I’m one of those annoying people who always says the book was better than the movie, but sometimes I cheat and watch the movie if I want to get cultured without reading the book. That way I can at least talk about it if it comes up and pretend like I know something.
Otherwise it goes to the back of my reading list, which is a lot like the back of my refrigerator right now. Not sure what’s back there at this point or if it’s any good. I don’t have a theater list.
So I was talking to my wife about how Shakespeare had some good dirty jokes back in the day but got away with it because he spoke posh. And we decided to watch A Midsummer Night’s Dream, which she saw in a theater and I didn’t.
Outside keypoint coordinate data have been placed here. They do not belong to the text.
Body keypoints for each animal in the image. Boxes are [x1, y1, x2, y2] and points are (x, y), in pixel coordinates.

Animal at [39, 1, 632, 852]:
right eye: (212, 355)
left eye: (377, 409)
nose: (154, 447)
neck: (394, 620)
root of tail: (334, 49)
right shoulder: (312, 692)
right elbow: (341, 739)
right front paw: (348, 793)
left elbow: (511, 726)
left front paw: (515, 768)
The one with the currently famous actors.
I wanted to watch the actual play, so I don’t make a fool out of myself by talking about how people in Romeo and Juliet’s day called their guns swords. Then I realize it’s set in the 1800s and I start getting paranoid they were gonna go all Baz Luhrmann on us and make me lose English major cred.
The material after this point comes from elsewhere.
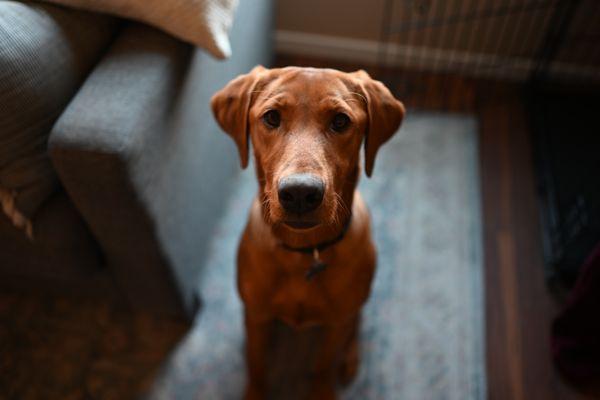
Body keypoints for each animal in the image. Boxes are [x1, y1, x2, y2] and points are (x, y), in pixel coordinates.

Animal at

But they were talking Elizabethan English so I figured it was OK.
Poor young lovers getting jerked around by those meddling fairies. It reminded me of when I used to play Doctor Jekyll and Mr. Hyde with the dog when I was a kid. It really freaked him out.
So anyway, I think I did a culture, but they have that wacky play at the end with Kevin Kline’s character. Was that stuff in the play or did they Hollywood it up? Made me suspicious. It was too entertaining.
I’m the one who wanted to watch Shakespeare for the jokes. Was he really that funny?
Now I’m gonna have to read the play dammit.